**Verilen metin**
Sıkıntı, işkence, çile!..

Efendimiz aleyhisselâm, bir gün mücessem nur misâli Kâbe’ye yürüdü. Kulların hidâyete gelmesi için duâ edecekti. Yalvaracaktı.
Yakaracaktı.
Peki ya müşrikler? Onlar da Kâbe’de toplanmışlar, buna mâni olmanın hesâbını yapıyorlardı. Onlara göre, bu gidişe “Dur!” demeli, söndürmeliydi bu yanan meş’aleyi.
Konuşuyorlardı.
Kin kusuyorlardı.
Derken Efendimizi gördüler. Eh, fırsatı yakalamışlardı. Koşup hep birlikte üstüne çullandılar. Amân Allahım, bu ne kin! Bu ne düşmanlıktı böyle.
Boğacaklardı.
Öldüreceklerdi.
O sırada hazret-i Ebû Bekir radıyallahü anh oradan geçiyordu ki, uzaktan bir grup müşrikle, aralarında Efendimiz’i gördü.
Bakınca anladı.

**Verilen veriler**
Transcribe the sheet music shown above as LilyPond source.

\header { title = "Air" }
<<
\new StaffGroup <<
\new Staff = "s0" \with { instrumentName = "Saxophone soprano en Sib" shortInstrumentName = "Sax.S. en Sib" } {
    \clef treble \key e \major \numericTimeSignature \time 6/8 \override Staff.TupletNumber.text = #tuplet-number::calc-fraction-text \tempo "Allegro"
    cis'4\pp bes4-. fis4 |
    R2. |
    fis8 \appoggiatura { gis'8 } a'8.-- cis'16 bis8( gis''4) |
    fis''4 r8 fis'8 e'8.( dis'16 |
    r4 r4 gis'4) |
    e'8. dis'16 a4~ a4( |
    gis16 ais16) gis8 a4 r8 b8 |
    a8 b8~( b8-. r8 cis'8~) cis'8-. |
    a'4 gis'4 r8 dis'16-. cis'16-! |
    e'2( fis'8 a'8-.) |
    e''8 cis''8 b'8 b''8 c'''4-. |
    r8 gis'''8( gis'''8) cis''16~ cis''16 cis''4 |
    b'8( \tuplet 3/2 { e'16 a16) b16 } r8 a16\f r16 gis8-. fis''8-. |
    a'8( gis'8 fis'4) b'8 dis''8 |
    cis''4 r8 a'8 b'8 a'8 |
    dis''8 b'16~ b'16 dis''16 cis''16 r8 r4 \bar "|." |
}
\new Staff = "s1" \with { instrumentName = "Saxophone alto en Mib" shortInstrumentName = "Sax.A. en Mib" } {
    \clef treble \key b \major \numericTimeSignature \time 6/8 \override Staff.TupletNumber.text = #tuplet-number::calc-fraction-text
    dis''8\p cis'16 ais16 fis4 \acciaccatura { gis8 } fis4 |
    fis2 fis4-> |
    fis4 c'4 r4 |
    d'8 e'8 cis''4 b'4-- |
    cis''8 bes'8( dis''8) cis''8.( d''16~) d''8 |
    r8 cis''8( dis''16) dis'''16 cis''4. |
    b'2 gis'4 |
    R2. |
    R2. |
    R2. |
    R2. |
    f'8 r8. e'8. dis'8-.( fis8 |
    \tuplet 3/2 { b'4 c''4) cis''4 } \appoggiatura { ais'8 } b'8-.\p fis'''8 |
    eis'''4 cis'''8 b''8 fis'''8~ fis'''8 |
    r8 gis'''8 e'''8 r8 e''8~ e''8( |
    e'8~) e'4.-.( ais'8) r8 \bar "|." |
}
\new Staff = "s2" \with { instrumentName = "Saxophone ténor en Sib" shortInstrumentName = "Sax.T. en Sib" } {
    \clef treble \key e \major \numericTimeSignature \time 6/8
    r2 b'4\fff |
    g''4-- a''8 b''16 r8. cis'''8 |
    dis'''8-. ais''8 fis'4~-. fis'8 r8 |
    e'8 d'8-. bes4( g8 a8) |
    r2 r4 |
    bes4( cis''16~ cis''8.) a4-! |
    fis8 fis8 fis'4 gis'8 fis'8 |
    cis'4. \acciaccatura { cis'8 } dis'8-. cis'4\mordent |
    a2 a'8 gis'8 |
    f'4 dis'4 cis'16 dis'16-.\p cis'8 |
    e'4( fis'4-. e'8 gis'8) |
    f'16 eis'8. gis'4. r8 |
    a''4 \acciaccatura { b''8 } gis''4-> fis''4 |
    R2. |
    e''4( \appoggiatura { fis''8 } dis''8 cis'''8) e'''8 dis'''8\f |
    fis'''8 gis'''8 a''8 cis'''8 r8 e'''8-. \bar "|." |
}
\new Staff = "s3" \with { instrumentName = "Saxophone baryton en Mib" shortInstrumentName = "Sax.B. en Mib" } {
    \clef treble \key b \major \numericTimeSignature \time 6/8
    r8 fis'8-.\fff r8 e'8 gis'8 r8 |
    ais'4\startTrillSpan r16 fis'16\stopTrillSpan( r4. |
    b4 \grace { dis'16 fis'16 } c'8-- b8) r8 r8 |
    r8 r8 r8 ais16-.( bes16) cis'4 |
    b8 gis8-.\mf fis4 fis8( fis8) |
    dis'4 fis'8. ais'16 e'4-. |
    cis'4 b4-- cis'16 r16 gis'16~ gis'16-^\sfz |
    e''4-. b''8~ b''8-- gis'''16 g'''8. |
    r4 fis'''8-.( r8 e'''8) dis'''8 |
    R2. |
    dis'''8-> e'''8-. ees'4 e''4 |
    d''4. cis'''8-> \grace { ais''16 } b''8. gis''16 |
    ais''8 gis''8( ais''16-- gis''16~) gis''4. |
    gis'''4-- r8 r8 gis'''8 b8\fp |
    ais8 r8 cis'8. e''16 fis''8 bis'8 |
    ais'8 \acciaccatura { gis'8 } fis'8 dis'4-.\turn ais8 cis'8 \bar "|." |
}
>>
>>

**Alıştırma görevleri**
1. Verilen metinde Efendimiz'in Kâbe'de yapacağı bildirilen şeyleri sıralayın.
2. Verilen metne göre müşrikler Efendimiz'i görünce ne yaptılar?
3. Şu ifadeler verilen metinle uyuşuyor mu: (a) Müşrikler Kâbe'de toplanmıştı. (b) Hazret-i Ebû Bekir olanları yakından gördü. (c) Efendimiz, kulların hidâyete gelmesi için duâ etmek üzere Kâbe'ye yürüdü.
Veriler, metinden ayrı duran bağımsız bir malzemedir.

**Görev yanıtları**
1. Duâ edecekti (kulların hidâyete gelmesi için), yalvaracaktı, yakaracaktı.

2. Koşup hep birlikte üstüne çullandılar.

3.
(a) Evet: "Onlar da Kâbe’de toplanmışlar"
(b) Hayır: "uzaktan bir grup müşrikle, aralarında Efendimiz’i gördü."
(c) Evet: "Kulların hidâyete gelmesi için duâ edecekti."